El ascensor se detuvo por completo.
—¿Estás bien? —preguntó él con calma, como si no estuviéramos atrapados en una caja de metal flotante en el aire.
—Sí —respondí de inmediato, aunque no estaba segura de estarlo—. ¿Vamos a salir pronto?
—Sí, espera, voy a sacar mi celular.
—No —dije, sin pensarlo, y me aferré más a él. Mis brazos subieron por reflejo y lo abracé, con fuerza, como si eso fuera a evitar que la caja cayera al vacío.
—¿Rosalía? —preguntó extrañado. Su voz sonaba más cerca ahora, probablemente porque yo estaba literalmente pegada a su cuerpo como una lapa nerviosa.
—¿El ascensor volverá a la normalidad? ¿Sí? ¿Pronto? ¿Ya mismo?
Él sacó su celular y bufó:
—Maldición… no hay señal.
—¿Quéeee? —exclamé, sintiendo como si algo dentro de mí se rompiera en mil pedazos.
Un zumbido agudo se encendió en mis oídos, me temblaban las manos. Me aferré más fuerte a su camisa, sintiendo el algodón suave bajo mis dedos, el calor de su pecho, el perfume embriagador que siempre usa… pero nada de eso me calmaba. Al contrario. Todo se sentía demasiado.
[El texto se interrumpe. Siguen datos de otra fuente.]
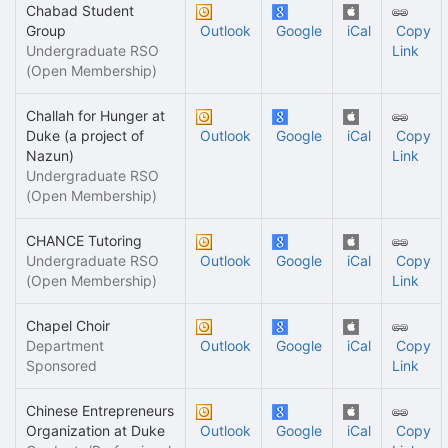
Chabad Student
Group
Outlook
Google
iCal
Copy
Undergraduate RSO
Link
(Open Membership)
Challah for Hunger at
Duke (a project of
Outlook
Google
iCal
Copy
Nazun)
Link
Undergraduate RSO
(Open Membership)
CHANCE Tutoring
Undergraduate RSO
Outlook
Google
iCal
Copy
(Open Membership)
Link
Chapel Choir
Department
Outlook
Google
iCal
Copy
Sponsored
Link
Chinese Entrepreneurs
Organization at Duke
Outlook
Google
iCal
Copy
—¿Qué pasa? —preguntó, alarmado.
Cerré los ojos.
No podía con esto. No podía.
—Lo siento… tengo claustrofobia. —Lo dije en un susurro, pero fue lo suficientemente claro para que él lo entendiera.
El aire se volvió más denso. El silencio más pesado. Empecé a hiperventilar, con una presión horrible en el pecho. Sentía que me faltaba el oxígeno, que todo daba vueltas, que no podía moverme porque el cuerpo me pesaba y, al mismo tiempo, estaba al borde de un ataque.
—Siento que no puedo respirar, que el aire se me va, que la caja se achica… —balbuceé sin abrir los ojos, tratando de enfocarme en otra cosa.
El corazón me latía en los oídos como un tambor tribal, me sudaban las manos, la frente, la espalda. Me dolía el estómago, la cabeza, las piernas me temblaban. No podía concentrarme. Solo quería salir de allí. O desaparecer.
Él me abrazó con más fuerza. No era un abrazo cualquiera, era firme, reconfortante, como si de verdad estuviera sosteniéndome para que no me deshiciera en pedacitos.
—Calma, Rosalía… calma, estoy aquí, no pienso dejarte sola —susurró en mi oído. Su voz bajó, se volvió un murmullo tibio, casi maternal. Casi protector. Pero seguía teniendo ese tono masculino y rasposo que me erizaba los sentidos.
Mis manos se aferraron más fuerte a su camisa. Sus brazos estaban firmes en mi cintura, y sentí su respiración contra mi cuello.
Yo jadeaba como si acabara de correr una maratón, y, sin embargo, no me movía ni un centímetro.